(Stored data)
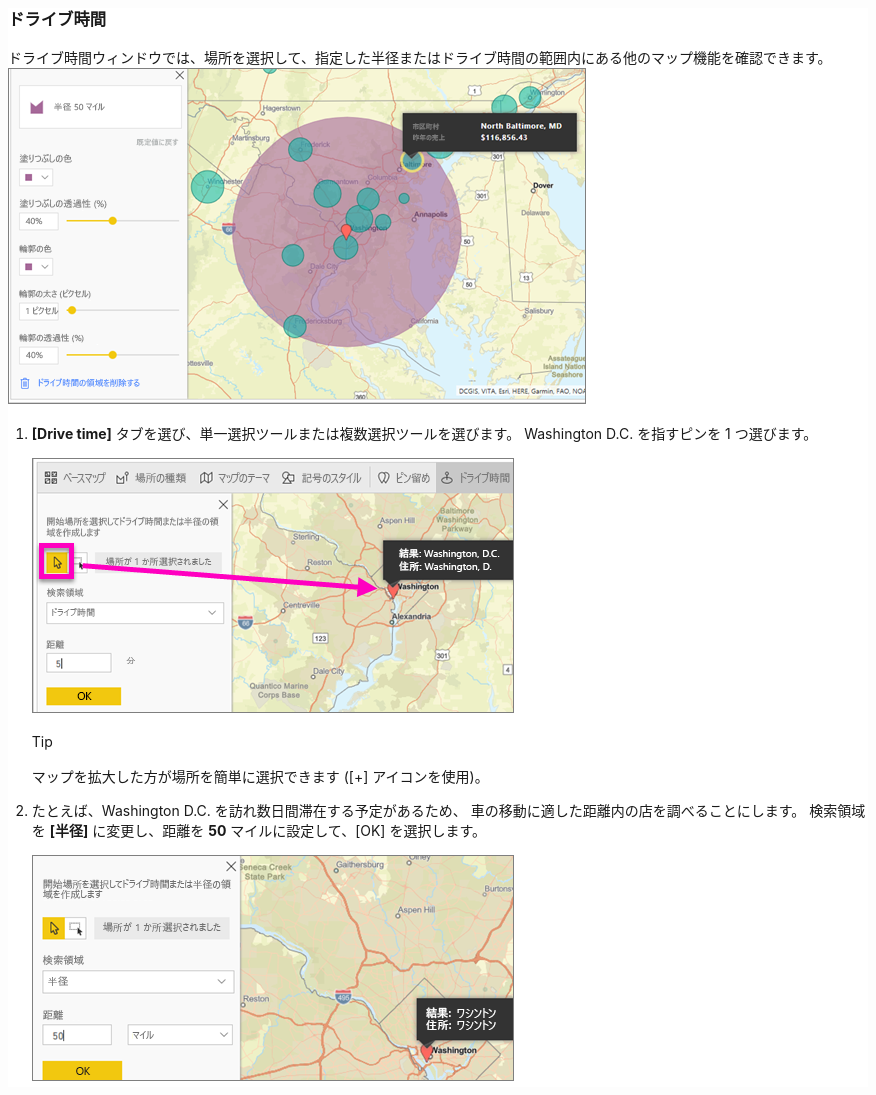### <a name="drive-time"></a>ドライブ時間
ドライブ時間ウィンドウでは、場所を選択して、指定した半径またはドライブ時間の範囲内にある他のマップ機能を確認できます。  
    ![ドライブ時間の例](media/power-bi-visualization-arcgis/power-bi-esri-drive-time.png)

1. **[Drive time]** タブを選び、単一選択ツールまたは複数選択ツールを選びます。 Washington D.C. を指すピンを 1 つ選びます。

   ![単一のピン留め選択の例](media/power-bi-visualization-arcgis/power-bi-esri-single-select.png)
   
   > [!TIP]
   > マップを拡大した方が場所を簡単に選択できます ([+] アイコンを使用)。
   > 
   > 
2. たとえば、Washington D.C. を訪れ数日間滞在する予定があるため、 車の移動に適した距離内の店を調べることにします。 検索領域を **[半径]** に変更し、距離を **50** マイルに設定して、[OK] を選択します。    
   
    ![ドライブ時間の半径](media/power-bi-visualization-arcgis/power-bi-esri-drive-time-radius.png)
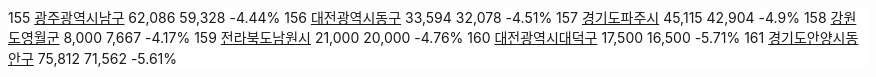   <tr class="item">
    <td>155</td>
    <td><a href="/apt/광주광역시남구">광주광역시남구</a></td>
    <td>62,086</td>
    <td>59,328</td>
    <td>-4.44%</td>
  </tr>

  <tr class="item">
    <td>156</td>
    <td><a href="/apt/대전광역시동구">대전광역시동구</a></td>
    <td>33,594</td>
    <td>32,078</td>
    <td>-4.51%</td>
  </tr>

  <tr class="item">
    <td>157</td>
    <td><a href="/apt/경기도파주시">경기도파주시</a></td>
    <td>45,115</td>
    <td>42,904</td>
    <td>-4.9%</td>
  </tr>

  <tr class="item">
    <td>158</td>
    <td><a href="/apt/강원도영월군">강원도영월군</a></td>
    <td>8,000</td>
    <td>7,667</td>
    <td>-4.17%</td>
  </tr>

  <tr class="item">
    <td>159</td>
    <td><a href="/apt/전라북도남원시">전라북도남원시</a></td>
    <td>21,000</td>
    <td>20,000</td>
    <td>-4.76%</td>
  </tr>

  <tr class="item">
    <td>160</td>
    <td><a href="/apt/대전광역시대덕구">대전광역시대덕구</a></td>
    <td>17,500</td>
    <td>16,500</td>
    <td>-5.71%</td>
  </tr>

  <tr class="item">
    <td>161</td>
    <td><a href="/apt/경기도안양시동안구">경기도안양시동안구</a></td>
    <td>75,812</td>
    <td>71,562</td>
    <td>-5.61%</td>
  </tr>
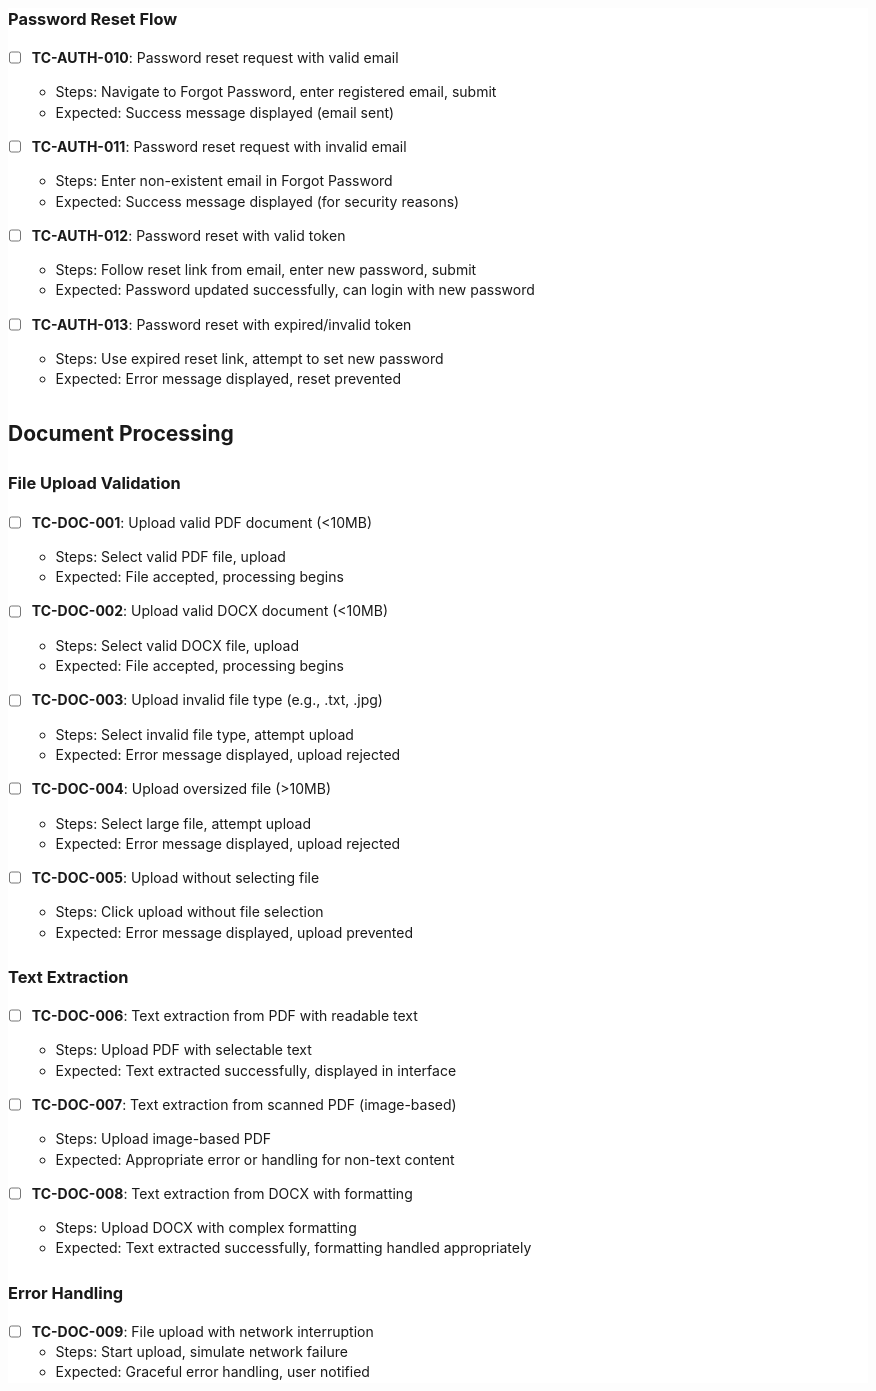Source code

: ### Password Reset Flow
- [ ] **TC-AUTH-010**: Password reset request with valid email
  - Steps: Navigate to Forgot Password, enter registered email, submit
  - Expected: Success message displayed (email sent)

- [ ] **TC-AUTH-011**: Password reset request with invalid email
  - Steps: Enter non-existent email in Forgot Password
  - Expected: Success message displayed (for security reasons)

- [ ] **TC-AUTH-012**: Password reset with valid token
  - Steps: Follow reset link from email, enter new password, submit
  - Expected: Password updated successfully, can login with new password

- [ ] **TC-AUTH-013**: Password reset with expired/invalid token
  - Steps: Use expired reset link, attempt to set new password
  - Expected: Error message displayed, reset prevented

## Document Processing

### File Upload Validation
- [ ] **TC-DOC-001**: Upload valid PDF document (<10MB)
  - Steps: Select valid PDF file, upload
  - Expected: File accepted, processing begins

- [ ] **TC-DOC-002**: Upload valid DOCX document (<10MB)
  - Steps: Select valid DOCX file, upload
  - Expected: File accepted, processing begins

- [ ] **TC-DOC-003**: Upload invalid file type (e.g., .txt, .jpg)
  - Steps: Select invalid file type, attempt upload
  - Expected: Error message displayed, upload rejected

- [ ] **TC-DOC-004**: Upload oversized file (>10MB)
  - Steps: Select large file, attempt upload
  - Expected: Error message displayed, upload rejected

- [ ] **TC-DOC-005**: Upload without selecting file
  - Steps: Click upload without file selection
  - Expected: Error message displayed, upload prevented

### Text Extraction
- [ ] **TC-DOC-006**: Text extraction from PDF with readable text
  - Steps: Upload PDF with selectable text
  - Expected: Text extracted successfully, displayed in interface

- [ ] **TC-DOC-007**: Text extraction from scanned PDF (image-based)
  - Steps: Upload image-based PDF
  - Expected: Appropriate error or handling for non-text content

- [ ] **TC-DOC-008**: Text extraction from DOCX with formatting
  - Steps: Upload DOCX with complex formatting
  - Expected: Text extracted successfully, formatting handled appropriately

### Error Handling
- [ ] **TC-DOC-009**: File upload with network interruption
  - Steps: Start upload, simulate network failure
  - Expected: Graceful error handling, user notified
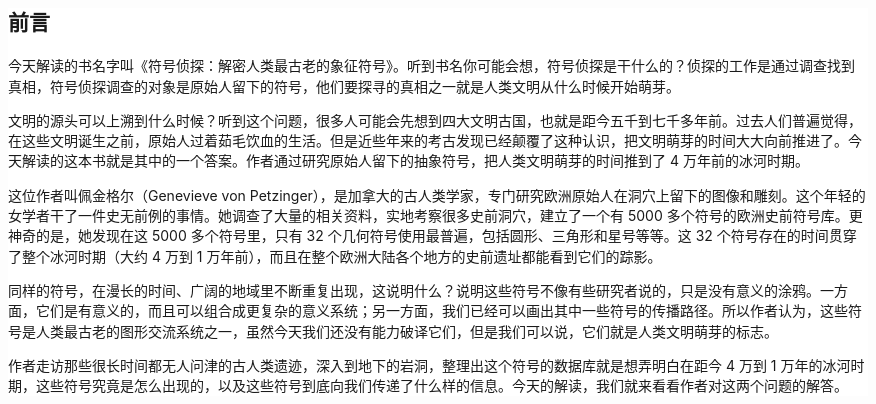 ## 前言

今天解读的书名字叫《符号侦探：解密人类最古老的象征符号》。听到书名你可能会想，符号侦探是干什么的？侦探的工作是通过调查找到真相，符号侦探调查的对象是原始人留下的符号，他们要探寻的真相之一就是人类文明从什么时候开始萌芽。

文明的源头可以上溯到什么时候？听到这个问题，很多人可能会先想到四大文明古国，也就是距今五千到七千多年前。过去人们普遍觉得，在这些文明诞生之前，原始人过着茹毛饮血的生活。但是近些年来的考古发现已经颠覆了这种认识，把文明萌芽的时间大大向前推进了。今天解读的这本书就是其中的一个答案。作者通过研究原始人留下的抽象符号，把人类文明萌芽的时间推到了 4 万年前的冰河时期。

这位作者叫佩金格尔（Genevieve von Petzinger），是加拿大的古人类学家，专门研究欧洲原始人在洞穴上留下的图像和雕刻。这个年轻的女学者干了一件史无前例的事情。她调查了大量的相关资料，实地考察很多史前洞穴，建立了一个有 5000 多个符号的欧洲史前符号库。更神奇的是，她发现在这 5000 多个符号里，只有 32 个几何符号使用最普遍，包括圆形、三角形和星号等等。这 32 个符号存在的时间贯穿了整个冰河时期（大约 4 万到 1 万年前），而且在整个欧洲大陆各个地方的史前遗址都能看到它们的踪影。

同样的符号，在漫长的时间、广阔的地域里不断重复出现，这说明什么？说明这些符号不像有些研究者说的，只是没有意义的涂鸦。一方面，它们是有意义的，而且可以组合成更复杂的意义系统；另一方面，我们已经可以画出其中一些符号的传播路径。所以作者认为，这些符号是人类最古老的图形交流系统之一，虽然今天我们还没有能力破译它们，但是我们可以说，它们就是人类文明萌芽的标志。

作者走访那些很长时间都无人问津的古人类遗迹，深入到地下的岩洞，整理出这个符号的数据库就是想弄明白在距今 4 万到 1 万年的冰河时期，这些符号究竟是怎么出现的，以及这些符号到底向我们传递了什么样的信息。今天的解读，我们就来看看作者对这两个问题的解答。

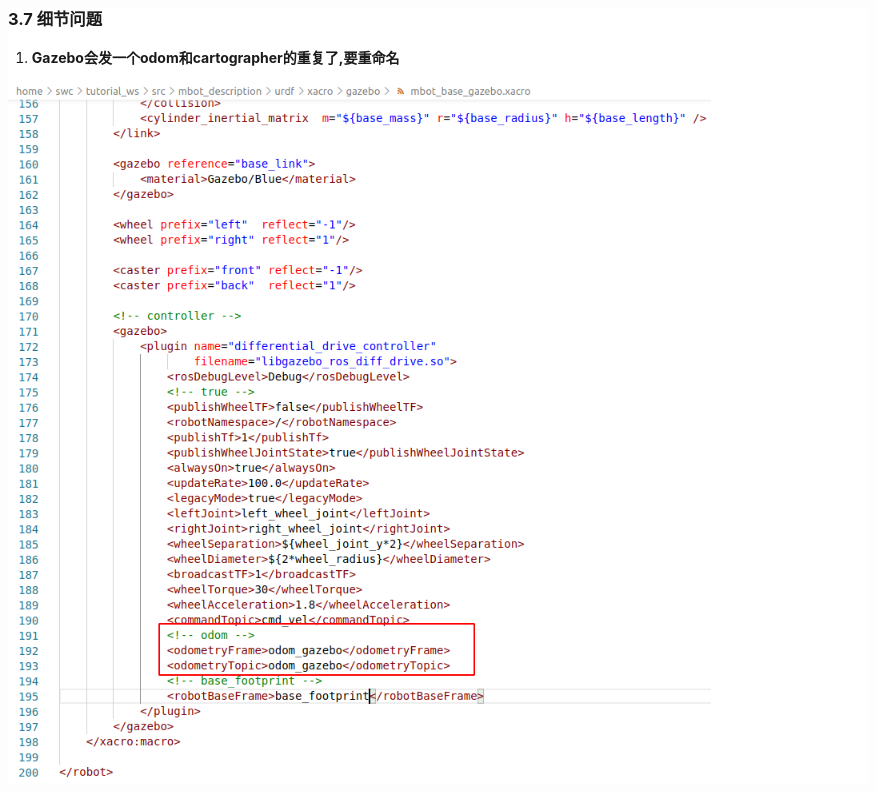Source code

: 

### 3.7 细节问题

1. **Gazebo会发一个odom和cartographer的重复了,要重命名**

<img src="建图+定位+导航.assets/image-20200817210100694.png" alt="image-20200817210100694" style="zoom:80%;" />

### Instruction
Restate the data word for word from its first line through the line with "<td>161</td>", leaving out any picture along the way.

### Task output
### <a name="drive-time"></a>ドライブ時間
ドライブ時間ウィンドウでは、場所を選択して、指定した半径またはドライブ時間の範囲内にある他のマップ機能を確認できます。  
    ![ドライブ時間の例](media/power-bi-visualization-arcgis/power-bi-esri-drive-time.png)

1. **[Drive time]** タブを選び、単一選択ツールまたは複数選択ツールを選びます。 Washington D.C. を指すピンを 1 つ選びます。

   ![単一のピン留め選択の例](media/power-bi-visualization-arcgis/power-bi-esri-single-select.png)
   
   > [!TIP]
   > マップを拡大した方が場所を簡単に選択できます ([+] アイコンを使用)。
   > 
   > 
2. たとえば、Washington D.C. を訪れ数日間滞在する予定があるため、 車の移動に適した距離内の店を調べることにします。 検索領域を **[半径]** に変更し、距離を **50** マイルに設定して、[OK] を選択します。    
   
    ![ドライブ時間の半径](media/power-bi-visualization-arcgis/power-bi-esri-drive-time-radius.png)
   <tr class="item">
    <td>155</td>
    <td><a href="/apt/광주광역시남구">광주광역시남구</a></td>
    <td>62,086</td>
    <td>59,328</td>
    <td>-4.44%</td>
  </tr>

  <tr class="item">
    <td>156</td>
    <td><a href="/apt/대전광역시동구">대전광역시동구</a></td>
    <td>33,594</td>
    <td>32,078</td>
    <td>-4.51%</td>
  </tr>

  <tr class="item">
    <td>157</td>
    <td><a href="/apt/경기도파주시">경기도파주시</a></td>
    <td>45,115</td>
    <td>42,904</td>
    <td>-4.9%</td>
  </tr>

  <tr class="item">
    <td>158</td>
    <td><a href="/apt/강원도영월군">강원도영월군</a></td>
    <td>8,000</td>
    <td>7,667</td>
    <td>-4.17%</td>
  </tr>

  <tr class="item">
    <td>159</td>
    <td><a href="/apt/전라북도남원시">전라북도남원시</a></td>
    <td>21,000</td>
    <td>20,000</td>
    <td>-4.76%</td>
  </tr>

  <tr class="item">
    <td>160</td>
    <td><a href="/apt/대전광역시대덕구">대전광역시대덕구</a></td>
    <td>17,500</td>
    <td>16,500</td>
    <td>-5.71%</td>
  </tr>

  <tr class="item">
    <td>161</td>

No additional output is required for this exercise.